* _Task goal_
In full and unaltered, output the records below.

* _Exercise materials_
=======
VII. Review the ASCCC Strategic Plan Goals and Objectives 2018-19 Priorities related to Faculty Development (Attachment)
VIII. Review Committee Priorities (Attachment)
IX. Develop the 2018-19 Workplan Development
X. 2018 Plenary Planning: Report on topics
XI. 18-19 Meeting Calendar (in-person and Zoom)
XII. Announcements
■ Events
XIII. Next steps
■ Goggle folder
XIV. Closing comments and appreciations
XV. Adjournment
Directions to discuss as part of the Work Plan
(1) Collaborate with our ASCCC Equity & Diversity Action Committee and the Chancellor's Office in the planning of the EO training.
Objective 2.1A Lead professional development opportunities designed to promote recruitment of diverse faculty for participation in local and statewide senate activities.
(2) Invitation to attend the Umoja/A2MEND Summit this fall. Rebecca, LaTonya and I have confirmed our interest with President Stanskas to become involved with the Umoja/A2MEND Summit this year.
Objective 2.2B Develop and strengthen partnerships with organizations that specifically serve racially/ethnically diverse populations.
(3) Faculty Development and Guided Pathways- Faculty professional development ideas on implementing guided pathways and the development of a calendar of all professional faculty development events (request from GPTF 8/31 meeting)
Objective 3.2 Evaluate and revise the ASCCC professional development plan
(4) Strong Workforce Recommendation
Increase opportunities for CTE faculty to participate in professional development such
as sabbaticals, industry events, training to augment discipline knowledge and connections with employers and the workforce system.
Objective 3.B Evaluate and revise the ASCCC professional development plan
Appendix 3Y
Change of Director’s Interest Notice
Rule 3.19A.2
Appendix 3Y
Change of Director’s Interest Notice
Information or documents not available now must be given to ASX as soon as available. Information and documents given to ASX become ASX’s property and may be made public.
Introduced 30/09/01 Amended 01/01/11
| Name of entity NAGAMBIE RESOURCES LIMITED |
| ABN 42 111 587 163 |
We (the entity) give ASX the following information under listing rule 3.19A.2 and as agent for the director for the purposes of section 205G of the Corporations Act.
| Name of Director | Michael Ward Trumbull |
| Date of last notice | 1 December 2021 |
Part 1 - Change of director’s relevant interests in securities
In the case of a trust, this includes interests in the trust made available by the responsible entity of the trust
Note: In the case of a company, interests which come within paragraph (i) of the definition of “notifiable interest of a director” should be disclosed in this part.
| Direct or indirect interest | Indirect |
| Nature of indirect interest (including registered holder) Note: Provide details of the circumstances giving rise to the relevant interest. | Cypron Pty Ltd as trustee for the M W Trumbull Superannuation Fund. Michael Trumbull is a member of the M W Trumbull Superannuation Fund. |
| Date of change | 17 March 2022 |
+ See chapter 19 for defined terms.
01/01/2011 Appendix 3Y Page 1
=======
* _Your response_
VII. Review the ASCCC Strategic Plan Goals and Objectives 2018-19 Priorities related to Faculty Development (Attachment)
VIII. Review Committee Priorities (Attachment)
IX. Develop the 2018-19 Workplan Development
X. 2018 Plenary Planning: Report on topics
XI. 18-19 Meeting Calendar (in-person and Zoom)
XII. Announcements
■ Events
XIII. Next steps
■ Goggle folder
XIV. Closing comments and appreciations
XV. Adjournment
Directions to discuss as part of the Work Plan
(1) Collaborate with our ASCCC Equity & Diversity Action Committee and the Chancellor's Office in the planning of the EO training.
Objective 2.1A Lead professional development opportunities designed to promote recruitment of diverse faculty for participation in local and statewide senate activities.
(2) Invitation to attend the Umoja/A2MEND Summit this fall. Rebecca, LaTonya and I have confirmed our interest with President Stanskas to become involved with the Umoja/A2MEND Summit this year.
Objective 2.2B Develop and strengthen partnerships with organizations that specifically serve racially/ethnically diverse populations.
(3) Faculty Development and Guided Pathways- Faculty professional development ideas on implementing guided pathways and the development of a calendar of all professional faculty development events (request from GPTF 8/31 meeting)
Objective 3.2 Evaluate and revise the ASCCC professional development plan
(4) Strong Workforce Recommendation
Increase opportunities for CTE faculty to participate in professional development such
as sabbaticals, industry events, training to augment discipline knowledge and connections with employers and the workforce system.
Objective 3.B Evaluate and revise the ASCCC professional development plan
Appendix 3Y
Change of Director’s Interest Notice
Rule 3.19A.2
Appendix 3Y
Change of Director’s Interest Notice
Information or documents not available now must be given to ASX as soon as available. Information and documents given to ASX become ASX’s property and may be made public.
Introduced 30/09/01 Amended 01/01/11
| Name of entity NAGAMBIE RESOURCES LIMITED |
| ABN 42 111 587 163 |
We (the entity) give ASX the following information under listing rule 3.19A.2 and as agent for the director for the purposes of section 205G of the Corporations Act.
| Name of Director | Michael Ward Trumbull |
| Date of last notice | 1 December 2021 |
Part 1 - Change of director’s relevant interests in securities
In the case of a trust, this includes interests in the trust made available by the responsible entity of the trust
Note: In the case of a company, interests which come within paragraph (i) of the definition of “notifiable interest of a director” should be disclosed in this part.
| Direct or indirect interest | Indirect |
| Nature of indirect interest (including registered holder) Note: Provide details of the circumstances giving rise to the relevant interest. | Cypron Pty Ltd as trustee for the M W Trumbull Superannuation Fund. Michael Trumbull is a member of the M W Trumbull Superannuation Fund. |
| Date of change | 17 March 2022 |
+ See chapter 19 for defined terms.
01/01/2011 Appendix 3Y Page 1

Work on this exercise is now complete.